Lechuang Technology expects 2025 parent-company net profit of RMB 33 million to RMB 35 million, up 95.46% to 107.31% year over year. The company said: during the reporting period, with the explosive growth of the smart eyewear consumer market, leading brand companies expanded investments in production lines, driving a surge in demand for upstream dispensing machine equipment. The sales of the company’s core dispensing control systems also climbed sharply. Relying on advantages such as high speed, high precision, and intelligent features, the company’s five-axis dispensing control system secured bulk orders and drove the company’s performance to grow by about double.

In the computing power services sector, Parallel Technology expects to achieve parent-company net profit of RMB 20 million to RMB 25 million, up 65.88% to 107.35% year over year. The company said: against the backdrop of booming growth in the computing power services industry, the company improves the efficiency of operating computing power resources by building an intelligent scheduling platform; the scale effect has been gradually released, and expense control has been effective.

Among the 13 companies expected to turn loss into profit, there are diverse paths for performance improvement, mainly including business recovery, asset disposal, expense control, and investment gains, among others.

Shengnan Technology expects to achieve parent-company net profit of RMB 7.5 million to RMB 11 million, turning loss to profit on a year-over-year basis. The company said: during the reporting period, the supply cadence for the company’s main business product supporting items remained steady, and demand in the defense equipment supporting supply area was relatively stable; meanwhile, compared with 2024, the impact of product pricing validation on revenue has decreased.

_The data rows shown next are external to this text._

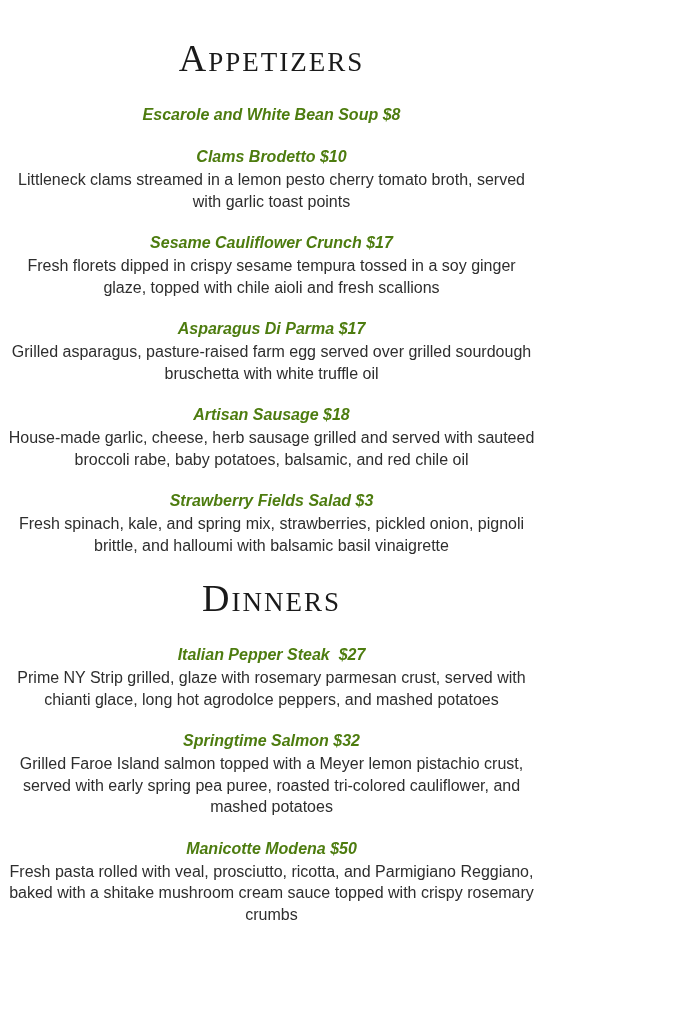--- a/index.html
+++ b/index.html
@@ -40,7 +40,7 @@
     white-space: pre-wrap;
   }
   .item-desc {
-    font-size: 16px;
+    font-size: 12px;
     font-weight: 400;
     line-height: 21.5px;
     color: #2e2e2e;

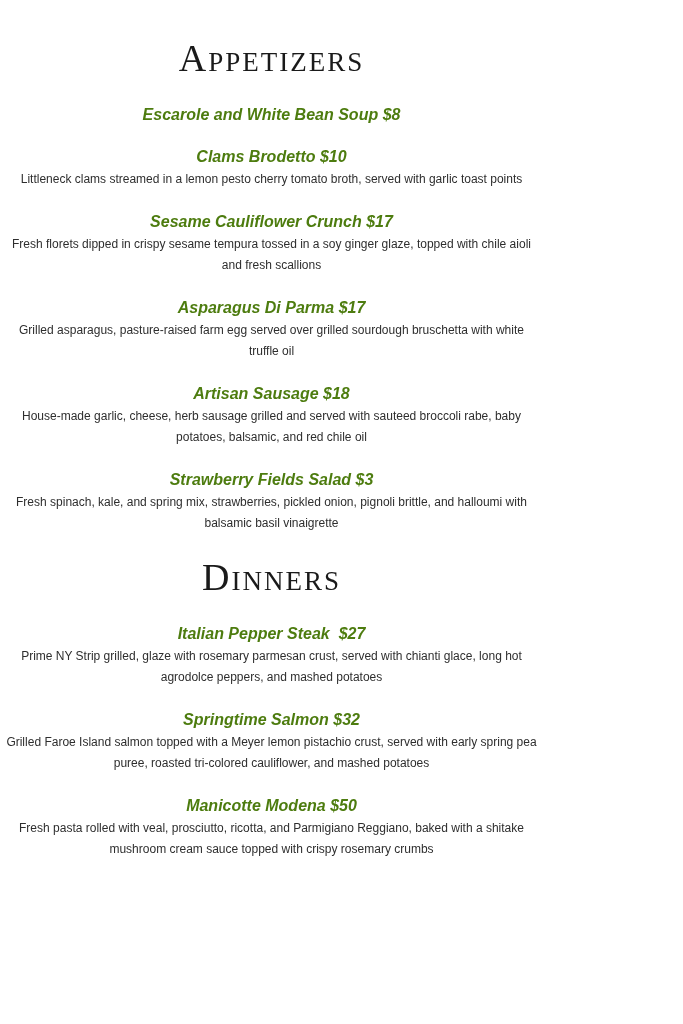--- a/index.html
+++ b/index.html
@@ -81,7 +81,7 @@
     </article>
 
     <article class="menu-item">
-      <h2 class="item-name">Strawberry Fields Salad $3</h2>
+      <h2 class="item-name">Strawberry Fields Salad $12</h2>
       <p class="item-desc">Fresh spinach, kale, and spring mix, strawberries, pickled onion, pignoli brittle, and halloumi with balsamic basil vinaigrette</p>
     </article>
   </section>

Liujin Technology expects to achieve parent-company net profit of RMB 8.25 million to RMB 10.70 million, turning loss to profit on a year-over-year basis. The reasons for the change in performance include strengthening accounts receivable management leading to a reduction in credit impairment losses, selling the equity of a controlling subsidiary to generate investment gains, accelerating cash collection via debt restructuring to generate gains, and recording government subsidies recognized in the period.

Zhuozhao Dispensing (卓兆点胶) expects parent-company net profit of RMB 45 million to RMB 60 million, turning loss into profit. The company said that the growth in performance comes from the completion of acceptance for existing projects, stable operations in the original business, and the emerging MetaAI glasses business expanding volume through indirect supply of precision dispensing valves via integrated manufacturers, as well as profit contribution from the consolidation of a controlling subsidiary.